Stuart McDonough

Date published: Monday, November 26, 2012

RUGBY League paid its last respects on Friday to former Oldham publican Stuart McDonough, who served the sport at local and national levels for much of his life.

Fiercely proud of his local roots, and a lifelong supporter of Oldham RLFC, he died on November 14 at the age of 82 without ever fulfilling his greatest sporting wish . . . to see the Roughyeds playing in a Challenge Cup final at Wembley.
Remarkably, he attended every such final at the famous venue from 1946, when normal service was resumed after a seven-year break for the second world war, until he was in his late 70s.

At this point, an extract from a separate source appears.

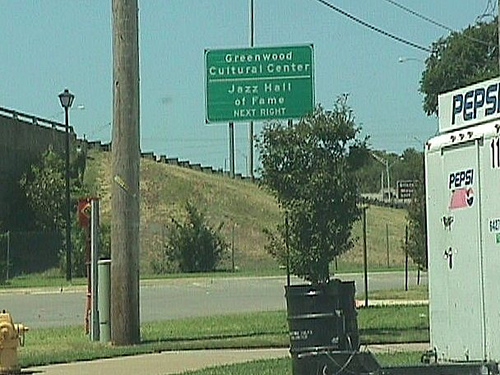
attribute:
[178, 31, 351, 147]
road sign — green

One year, during a train strike, he got a lift from Barton Aerodrome to Surrey in a privately-owned six-seater plane and then hitched lifts up to Wembley, arriving just before kick off.

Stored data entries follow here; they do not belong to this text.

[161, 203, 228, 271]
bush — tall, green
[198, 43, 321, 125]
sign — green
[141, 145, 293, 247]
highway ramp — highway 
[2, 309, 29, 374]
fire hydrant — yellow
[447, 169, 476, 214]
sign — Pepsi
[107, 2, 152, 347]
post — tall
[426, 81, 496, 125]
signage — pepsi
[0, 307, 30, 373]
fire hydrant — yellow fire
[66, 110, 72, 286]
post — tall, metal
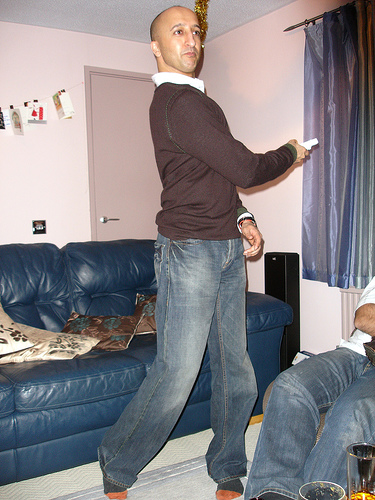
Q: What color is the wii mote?
A: White.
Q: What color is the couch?
A: Blue.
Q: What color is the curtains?
A: Purple.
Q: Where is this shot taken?
A: Living room.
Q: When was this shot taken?
A: Night time.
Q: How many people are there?
A: 2.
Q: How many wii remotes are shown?
A: 1.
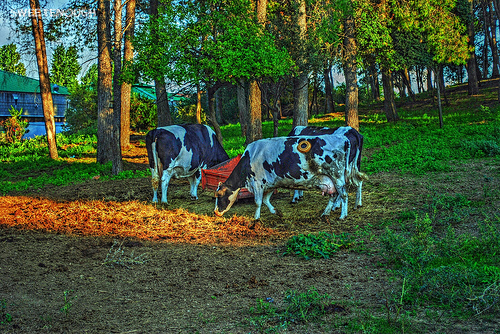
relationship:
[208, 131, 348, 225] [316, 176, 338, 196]
cow has udder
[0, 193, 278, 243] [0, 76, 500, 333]
light shining onto ground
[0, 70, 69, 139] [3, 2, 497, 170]
building in background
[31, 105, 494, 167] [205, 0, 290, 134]
grass under tree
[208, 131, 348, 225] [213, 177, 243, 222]
cow has head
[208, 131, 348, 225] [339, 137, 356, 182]
cow has tail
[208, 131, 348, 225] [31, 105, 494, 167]
cow chewing grass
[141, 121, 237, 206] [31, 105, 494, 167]
cow eating grass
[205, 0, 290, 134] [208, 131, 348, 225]
tree behind cow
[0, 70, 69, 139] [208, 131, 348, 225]
building near cow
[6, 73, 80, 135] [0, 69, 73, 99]
building has roof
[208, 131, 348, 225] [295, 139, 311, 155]
cow has object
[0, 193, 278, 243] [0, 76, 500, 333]
light shining on ground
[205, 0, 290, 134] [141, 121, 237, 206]
tree behind cow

In later life he was a founder member of the British Amateur Rugby League Association (BARLA) and chairman of the Oldham Amateur League and for several years he was an official of his beloved Oldham RLFC in the days when it was a members’ club run by an elected committee.

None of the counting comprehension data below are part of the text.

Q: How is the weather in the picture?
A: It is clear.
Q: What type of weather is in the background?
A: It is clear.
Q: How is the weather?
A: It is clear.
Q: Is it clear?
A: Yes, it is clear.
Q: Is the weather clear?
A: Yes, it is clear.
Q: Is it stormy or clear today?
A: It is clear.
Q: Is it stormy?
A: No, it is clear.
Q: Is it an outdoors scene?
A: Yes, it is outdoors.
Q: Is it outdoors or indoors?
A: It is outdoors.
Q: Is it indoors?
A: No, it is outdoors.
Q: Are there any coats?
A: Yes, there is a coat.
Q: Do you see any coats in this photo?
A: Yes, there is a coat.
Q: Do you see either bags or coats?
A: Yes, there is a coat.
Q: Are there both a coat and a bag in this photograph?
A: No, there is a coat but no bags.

Among the organisations represented at his requiem mass at St Edward’s RC Church in Lees, Oldham or later at Oldham Crematorium were Oldham RLFC, the Oldham Amateur League, the Oldham Players’ Association (former players) and BARLA, headed by Steve Manning and Maurice Oldroyd.
There was also a large contingent of officials and players from Oldham St Anne’s where Stuart was club steward for several years.
The coffin was carried by a grandson, Jason Smithies, and five stalwarts of the local rugby league scene, Sean Whitehead, Chris Deakin, Paul Deakin, David Best and Jason Best.
Floral tributes were in red and white — Oldham colours — and the family requested that wherever possible rugby ties should be worn.
Speaking at the crematorium of Stuart’s life in rugby league, Roughyeds media manager and former Oldham Chronicle RL writer Roger Halstead said he had been a great ambassador and an enthusiastic worker for the sport which would be all the poorer for his passing.
Donations in lieu of flowers are going to Try-Assist, the RFL Benevolent Fund which supports, among others, players who have been seriously injured.